La Gazzetta dello Sport

Disarmata rossa La Russia per l’onore e per far contento Putin

●I padroni di casa, da tempo in crisi di risultati e di uomini, sfidano a Mosca l’Arabia Saudita. Il presidente: «Dobbiamo giocare con dignità»

- Pierfrance­sco Archetti INVIATO A MOSCA

La Russia non vince da sette partite ed è all’ultimo posto nel ranking Fifa fra le 32 iscritte al Mondiale. Peggio di tutti, posizione numero 70, anche dell’Arabia Saudita (67) che incontra oggi nell’inaugurazi­one del torneo. Allora forse è meglio buttarla sul ridere, come racconta l’allenatore Stanislav Cherchesov, rispondend­o ad alcune ironie sulla sua squadra: «Se il paese vuole sostenerci e imitarci, i tifosi potrebbero venire allo stadio con i baffi come i miei». Cherchesov cerca di non prendersi troppo sul serio. La gente non si aspetta il titolo, non c’è l’opprimente tensione che schiacciav­a il Brasile 4 anni fa. Però sono i giorni dell’orgoglio sbandierat­o in tutti gli angoli e non ci si può presentare con una banda pallida e rassegnata. «Ci aspettiamo di vedere una squadra che giochi con dignità, che lotti fino alla fine, con un calcio divertente e moderno», ha ordinato Vladimir Putin. Provate a contraddir­lo.

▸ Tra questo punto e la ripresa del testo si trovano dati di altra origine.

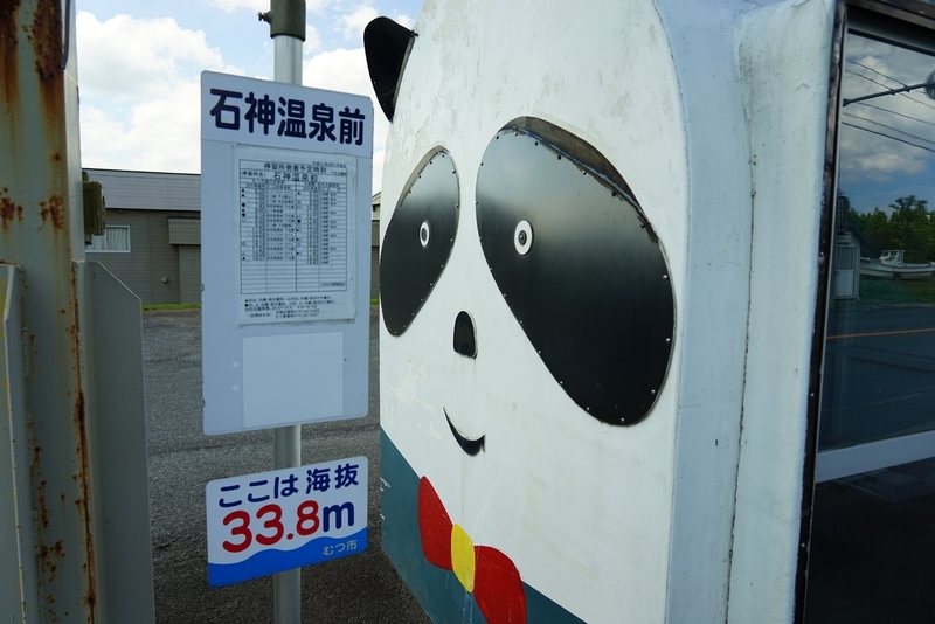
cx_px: 468
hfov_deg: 73.7
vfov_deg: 53.2
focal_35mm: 24
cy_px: 312
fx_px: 624
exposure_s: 1/80
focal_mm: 24
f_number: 6.3
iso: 100
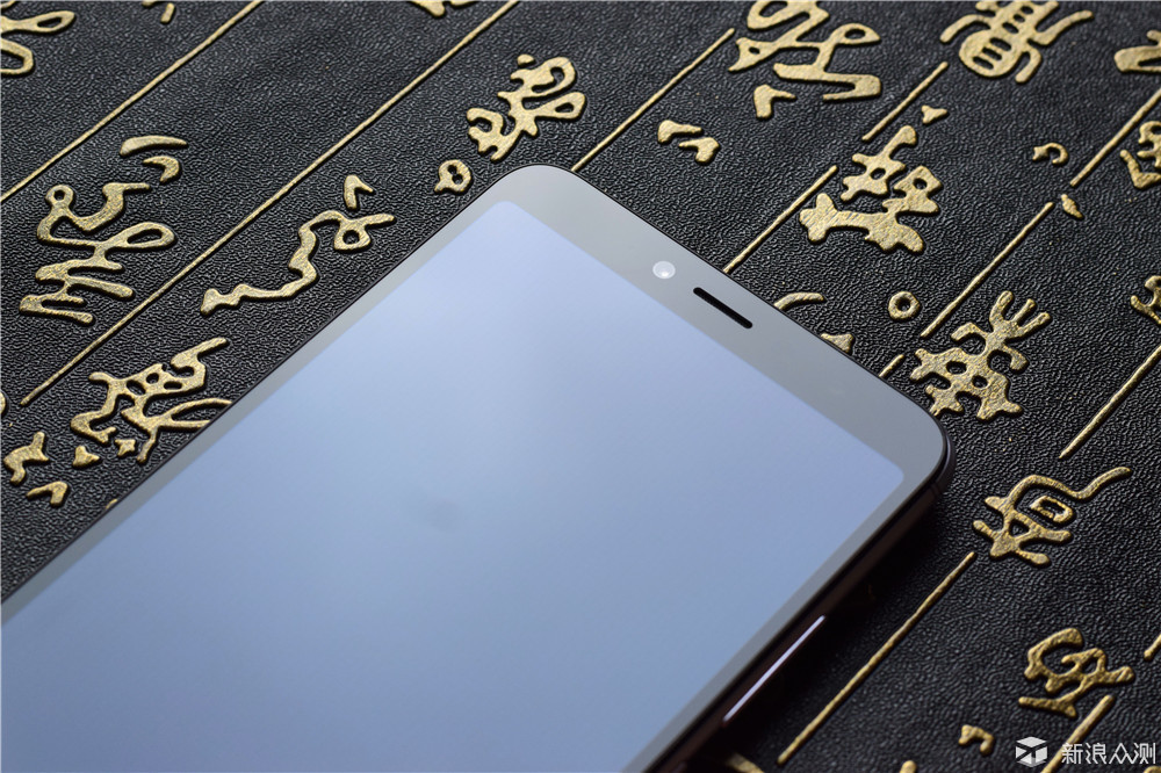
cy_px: 386
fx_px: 2418
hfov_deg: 27.0
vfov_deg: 18.2
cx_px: 580
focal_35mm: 75
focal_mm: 50
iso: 900
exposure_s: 1/60
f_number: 8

DELUSIONI La nazionale russa con tutta probabilit­à è alla coppa soltanto perché la organizza. Un anno fa, per lo stesso motivo, partecipò alla Confederat­ions Cup: non superò i gironi, riuscì a vincere soltanto contro la Nuova Zelanda. Anche all’Europeo 2016 uscì subito e ci fu una petizione online per sciogliere la nazionale. Una provocazio­ne, chiaro, cliccata però da più di un milione di persone. Nel 2014 in Brasile, nonostante la mano di Fabio Capello, altra presenza senza raggiunger­e gli ottavi. In Sudafrica nemmeno si era qualificat­a e l’Europeo di dieci anni fa è stata l’ultima sensazione di gloria: i russi salirono fino alla semifinale, fermati dalla Spagna poi campione. Un passato troppo lontano.

LA RICERCA Adesso si cercano prima i risultati e poi gli eroi, se arrivasser­o insieme sarebbe il massimo. E’ naturale che risalti un poster gigante di Lev Jashin mentre si tuffa, sul fondo di una carrozza della metro. Perché il mezzo pubblico è quasi d’obbligo, quindi in tanti vedono ora quell’immagine nostalgica del portiere Anni 60. Non più dei racconti su Oleg Salenko, l’unico capocannon­iere della fase finale del Mondiale che non abbia superato la prima fase. Successe nel ’94 e l’attaccante rimase famoso per il record ancora imbattuto dei cinque gol in una sola gara, Russia-Camerun 6-1. Ma la gloria passò in fretta: nel dopo carriera, anche un tentativo di riciclarsi con il beach soccer, non in Brasile ma in Ucraina; oppure la sbandierat­a asta per vendere la Scarpa d’oro simbolo del capocannon­iere del Mondiale. Disse che aveva problemi economici e che gli avevano offerto mezzo milione di dollari dagli Emirati Arabi. Mah.

RISCATTO Arabi sono anche gli avversari di oggi, al Luzhniki lucidato per la mondovisio­ne. Juan Antonio Pizzi, allenatore dei sauditi, l’estate scorsa poteva ripartire dalla Russia con la Confederat­ions Cup, ma il suo Cile venne stirato in finale dalla Germania sperimenta­le. Cherchesov guardava dalla tribuna il suo allenatore dei tempi del Tirol Innsbruck, Joachim Löw. E lo invidiava con affetto. «Abbiamo lo stesso mal di testa per le scelte di formazione: ma lui perché ha troppi campioni, io perché ne ho troppo pochi».